Tentu tidak mudah mengalihkan moda pembelajaran tatap muka menjadi pembelajaran dalam jaringan, dalam waktu yang mendadak seperti ini. Ada sejumlah kendala yang harus dihadapi baik oleh mahasiswa, dosen, serta tenaga kependidikan di perguruan tinggi, khususnya unit sarana prasarana.
Berikut disajikan rangkuman literatur tentang kendala-kendala yang sudah dihadapi oleh sejumlah perguruan tingi yang telah lebih dahulu menyelenggarakan mode pembelajaran dalam jaringan dalam situasi normal.
Mansureh Kebritchi, Angie Lipschuetz, dan Lilia Santiague, 2017, menyatakan bahwa pengalihan moda pembelajaran dari tatap muka menjadi pembelajaran dalam jaringan mengubah semua komponen pembelajaran, baik yang berkaitan dengan pembelajar (mahasiswa), intruktur (dosen), serta unit teknis sarana dan prasara.
Yang terkait dengan mahasiswa meliputi: harapan, kesiapan, identitas, serta partisipasinya. Bagi dosen mencakup: peran mereka, kesiapan dalam transisi dari tatap muka ke dalam jaringan, pengelolaan waktu, gaya pengajaran serta pengembangan materi. Karena itu, perguruan tinggi yang bersangkutan perlu menyelanggarakan kegiatan persiapan untuk pengembangan profesional dosen, pelatihan mahasiswa, dan tentu saja pengempangan sarana dan prasarana.
Pada umumnya para dosen menggunakan pendekatan ‘one-size-fits-all’ (Jenna Gillett-Swan, 2017) ketika mereka akan mengubah sajian tatap muka ke sajian dalam jaringan. Padahal, sudah ada aplikasi yang khusus untuk menyususn materi pembelajaran dalam jaringan. Karena itu, pelatihan bagi para dosen menjadi penting.

▶ TUGAS A
Menurut kutipan di atas, komponen pembelajaran apa saja yang berkaitan dengan dosen?
▶ TUGAS B
Tulis ulang tanpa perubahan seluruh bagian kutipan di atas, mulai dari "Mansureh Kebritchi, Angie" terus ke bawah sampai "sarana dan prasarana.".

▶ CUPLIKAN DATA
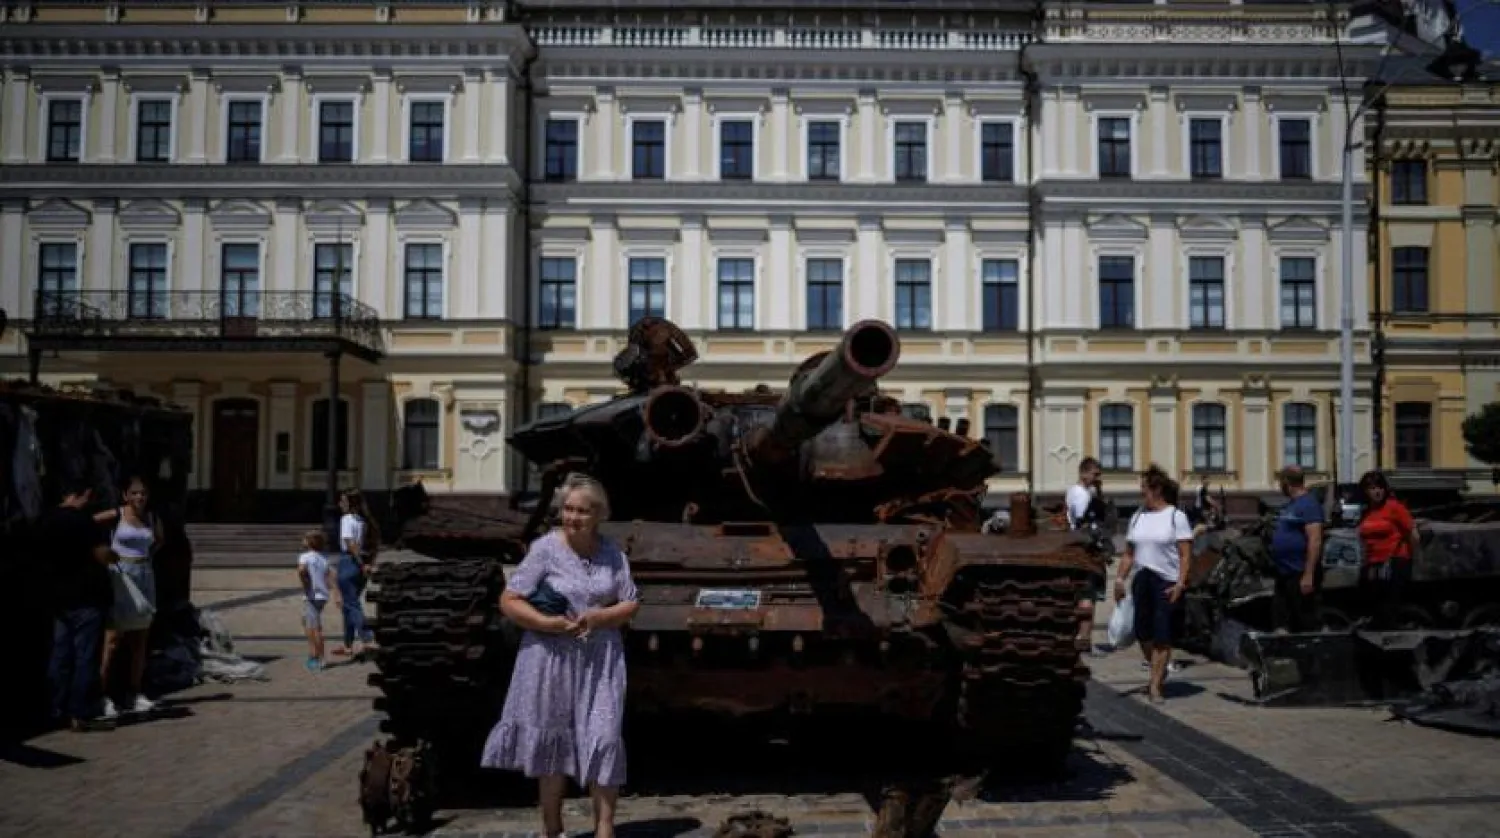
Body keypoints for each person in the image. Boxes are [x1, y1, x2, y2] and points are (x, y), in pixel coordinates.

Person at [481, 474, 639, 838]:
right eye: (567, 509)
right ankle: (552, 829)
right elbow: (510, 599)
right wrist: (547, 623)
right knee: (553, 742)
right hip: (549, 658)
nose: (572, 517)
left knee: (605, 736)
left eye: (582, 511)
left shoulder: (612, 553)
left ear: (598, 515)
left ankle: (604, 829)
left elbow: (631, 601)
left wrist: (600, 617)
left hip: (600, 660)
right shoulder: (545, 550)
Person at [1114, 465, 1193, 704]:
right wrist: (1119, 578)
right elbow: (1129, 553)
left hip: (1166, 581)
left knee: (1162, 634)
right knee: (1142, 631)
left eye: (1144, 489)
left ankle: (1155, 685)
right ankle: (1159, 669)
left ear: (1157, 490)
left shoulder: (1175, 517)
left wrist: (1181, 582)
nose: (1141, 494)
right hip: (1142, 579)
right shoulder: (1138, 516)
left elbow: (1185, 555)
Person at [44, 480, 116, 732]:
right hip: (86, 596)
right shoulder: (83, 522)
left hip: (59, 598)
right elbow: (102, 555)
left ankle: (55, 707)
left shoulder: (47, 520)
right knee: (85, 656)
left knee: (60, 655)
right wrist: (113, 555)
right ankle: (78, 711)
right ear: (82, 495)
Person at [94, 475, 163, 717]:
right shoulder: (117, 515)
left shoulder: (151, 517)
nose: (139, 497)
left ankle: (134, 692)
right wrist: (104, 554)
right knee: (113, 638)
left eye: (143, 493)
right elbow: (89, 525)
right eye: (134, 493)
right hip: (121, 576)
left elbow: (159, 540)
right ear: (125, 495)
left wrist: (147, 557)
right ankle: (101, 695)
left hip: (144, 574)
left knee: (140, 638)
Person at [1356, 471, 1418, 628]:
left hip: (1395, 560)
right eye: (1372, 488)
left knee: (1389, 605)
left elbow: (1413, 534)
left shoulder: (1394, 508)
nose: (1377, 491)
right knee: (1374, 605)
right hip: (1373, 562)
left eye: (1379, 487)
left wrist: (1412, 557)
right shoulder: (1367, 512)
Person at [1268, 465, 1325, 633]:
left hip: (1300, 571)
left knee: (1305, 619)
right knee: (1281, 619)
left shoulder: (1309, 504)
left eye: (1280, 482)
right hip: (1284, 572)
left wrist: (1308, 575)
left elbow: (1315, 540)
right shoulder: (1291, 505)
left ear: (1286, 482)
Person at [1064, 457, 1108, 651]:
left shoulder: (1073, 491)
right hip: (1088, 549)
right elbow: (1087, 523)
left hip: (1074, 547)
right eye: (1095, 474)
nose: (1097, 478)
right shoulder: (1083, 496)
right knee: (1089, 594)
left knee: (1081, 594)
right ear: (1084, 473)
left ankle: (1078, 636)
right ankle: (1084, 639)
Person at [334, 488, 379, 658]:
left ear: (350, 503)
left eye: (343, 501)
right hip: (361, 564)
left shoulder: (347, 519)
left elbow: (350, 543)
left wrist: (360, 563)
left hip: (349, 562)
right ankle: (347, 644)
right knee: (348, 605)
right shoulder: (364, 521)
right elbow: (372, 545)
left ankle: (368, 639)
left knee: (352, 604)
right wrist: (368, 564)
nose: (340, 504)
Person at [298, 530, 336, 671]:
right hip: (322, 596)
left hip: (312, 596)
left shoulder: (305, 557)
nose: (303, 541)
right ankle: (313, 654)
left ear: (310, 542)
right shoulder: (323, 558)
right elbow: (330, 576)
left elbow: (301, 571)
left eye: (305, 539)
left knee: (316, 628)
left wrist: (305, 583)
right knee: (307, 622)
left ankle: (320, 658)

▶ JAWABAN TERTULIS A
- peran mereka
- kesiapan dalam transisi dari tatap muka ke dalam jaringan
- pengelolaan waktu
- gaya pengajaran
- pengembangan materi

▶ JAWABAN TERTULIS B
Mansureh Kebritchi, Angie Lipschuetz, dan Lilia Santiague, 2017, menyatakan bahwa pengalihan moda pembelajaran dari tatap muka menjadi pembelajaran dalam jaringan mengubah semua komponen pembelajaran, baik yang berkaitan dengan pembelajar (mahasiswa), intruktur (dosen), serta unit teknis sarana dan prasara.
Yang terkait dengan mahasiswa meliputi: harapan, kesiapan, identitas, serta partisipasinya. Bagi dosen mencakup: peran mereka, kesiapan dalam transisi dari tatap muka ke dalam jaringan, pengelolaan waktu, gaya pengajaran serta pengembangan materi. Karena itu, perguruan tinggi yang bersangkutan perlu menyelanggarakan kegiatan persiapan untuk pengembangan profesional dosen, pelatihan mahasiswa, dan tentu saja pengempangan sarana dan prasarana.